▶ [TASK PROMPT]:
Could you give the eigenvector centrality post again, starting at "Fast calculation of" and ending at "and 60,000,000 edges.", with "networkx" replaced by "NetworkX" each time it appears?

▶ [READING PASSAGE]:
_ _ _
Fast calculation of eigenvector centrality takes too long in networkx

I am using networkx to calculate eigenvector centrality. The problem is that it takes way too long (already running for about 6 hours). Is there a faster way to get the results?

There are around 200,000 nodes in the graph and 60,000,000 edges.

Solution

By looking at the source code, networkx.algorithms.centrality.eigenvector uses the power method to find the leading eigenvector.

If you stick to networkx use this as Joel noticed:

eigenvector_centrality_numpy

centrality = nx.eigenvector_centrality_numpy(G)

Alternatively:

You can use scipy.sparse.linalg.eigs that uses the ARPACK and request only 1 eigenvector to be returned.

Toy example:

import scipy.sparse as sparse

X = np.array() # dimensions 200000 by 200000 as the adjacency
# Note: k=1 and you request the Largest real.
vals, vecs = sparse.linalg.eigs(X, k=1, which='LR')
_ _ _
▶ [DATASET SECTION]:

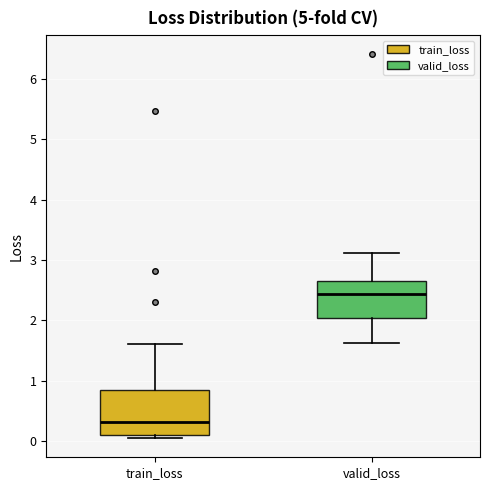

Reading left to right, transcribe this box plot: for each box, give where its median line is, the range the box spans, and where its two whiskers end, as read against the y-axis. The values are not printed on the chart, so give them approximately, as read against the axis.

train_loss: median 0.3, box 0.1 to 0.8, whiskers 0.0 to 1.6
valid_loss: median 2.4, box 2.0 to 2.6, whiskers 1.6 to 3.1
_ _ _
▶ [SOLUTION TO THIS EXERCISE]:
Fast calculation of eigenvector centrality takes too long in NetworkX

I am using NetworkX to calculate eigenvector centrality. The problem is that it takes way too long (already running for about 6 hours). Is there a faster way to get the results?

There are around 200,000 nodes in the graph and 60,000,000 edges.